TASK DIRECTIONS:
Rename "Robbery" to "Burglary" everywhere in the data below, keeping everything else the same, and leave the pictures out.

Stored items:
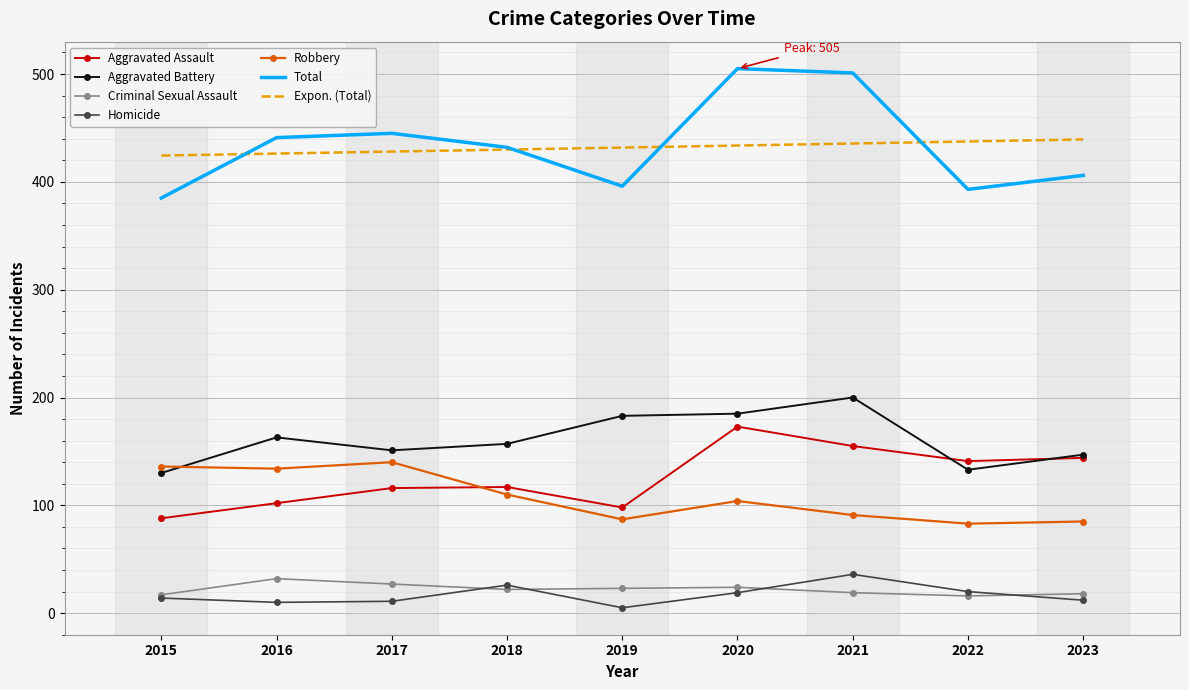

The value of Robbery at 2015 is 71. True or false?

False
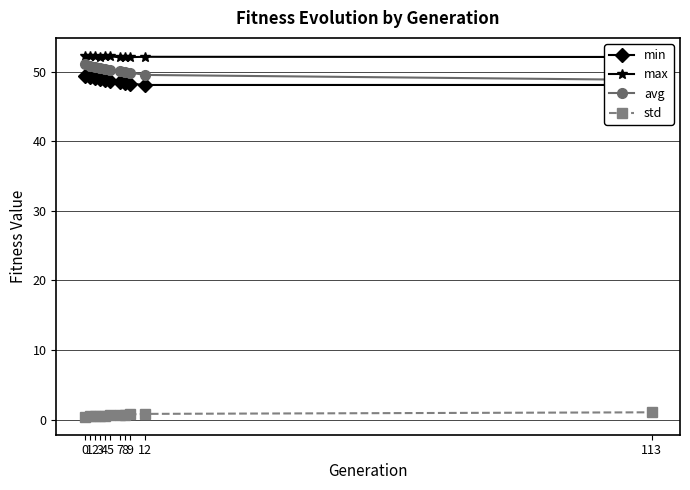

Is it true that min equals 48.1 at 12?

True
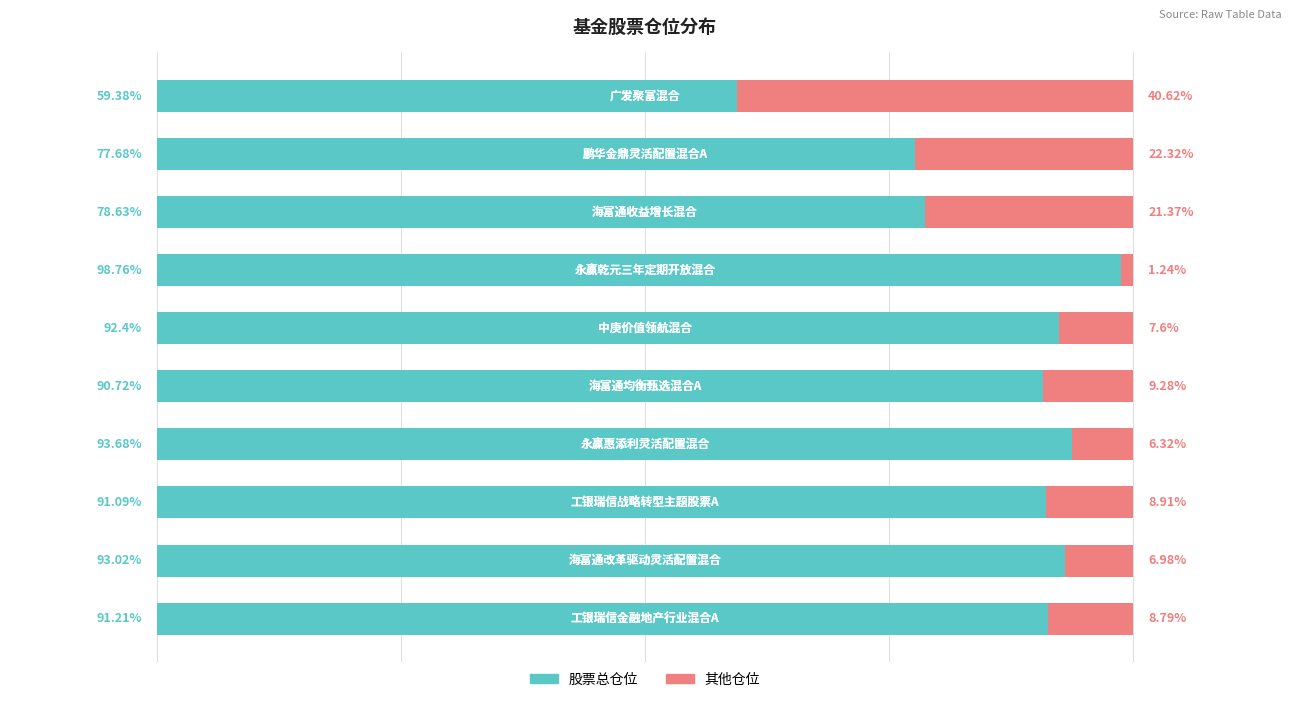

What are all the series names shown in the legend?

股票总仓位, 其他仓位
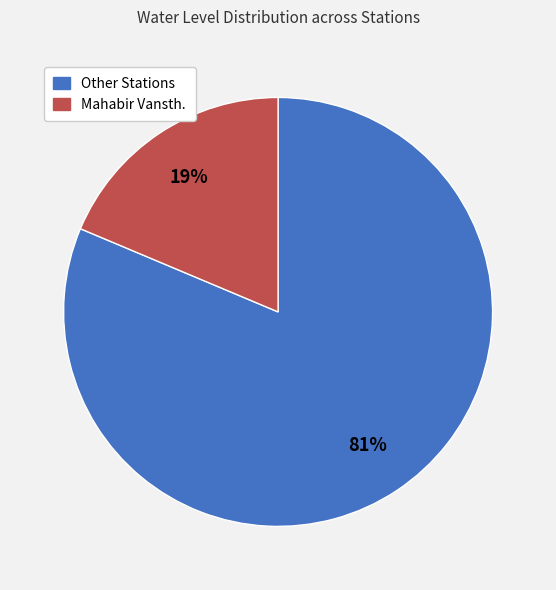

Is there any slice that represents more than half of the pie?

Yes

ANSWER BOX:
The value of Burglary at 2015 is 71. True or false?

False

Is it true that min equals 48.1 at 12?

True

What are all the series names shown in the legend?

股票总仓位, 其他仓位

Is there any slice that represents more than half of the pie?

Yes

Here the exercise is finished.